Julia had a get together for women last week. The boys and I went out to eat so that we would miss the "fun." We went south ten miles just to kill more time. We kicked around ideas about where to eat and finally settled on Steak & Shake, twenty miles further down the highway--killing even more time!
Steak & Shake had advertised four meals for under $4.00. Under $4.00 means, of course, $3.99. Each meal had a burger of some kind. They make great burgers.
But the burgers they served were unusually small. When we were in the southern part of the state after Roberto died we ate at a Steak & Shake. The burgers were larger than the typical fast food chain. In just two months prices had been slashed, along with the size of the burgers. The other unusual thing was that the waiters and waitresses seemed much more attentive than other times we had eaten there.
I questioned the manager on the way out and he denied everything. I do not blame him.
Here is my solution to the mystery.
During the past year food prices have soared. In addition, consumer spending is down. In addition, unemployment has inched up. Finally, the minimum wage rose over the summer. Which business strategies react to all these effects?

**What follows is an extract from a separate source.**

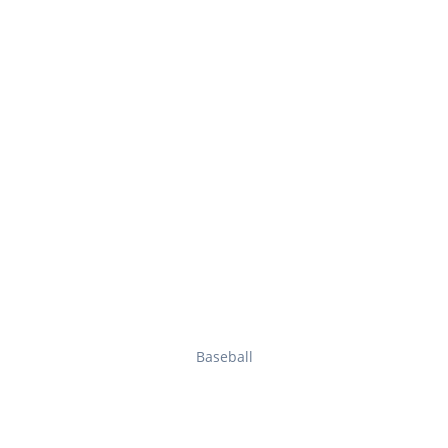
Baseball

To counter high food prices, shrink portions. However, since consumers are spending less, lower the restaurant's prices to compete better with the typical fast food chains--hence, cut the portions even more. Finally, with a higher minimum wage and lower employment, employees will be reluctant to leave the job. So demand more work (customer service) from those employees. The higher demands on the workers are reinforced by the fact that workers are earning more, due to the increase in the minimum wage.
If we had a Steak & Shake in our town would I buy food there, given all this? You bet. The portions are small, but the food tastes great. I can eat an apple at home for dessert.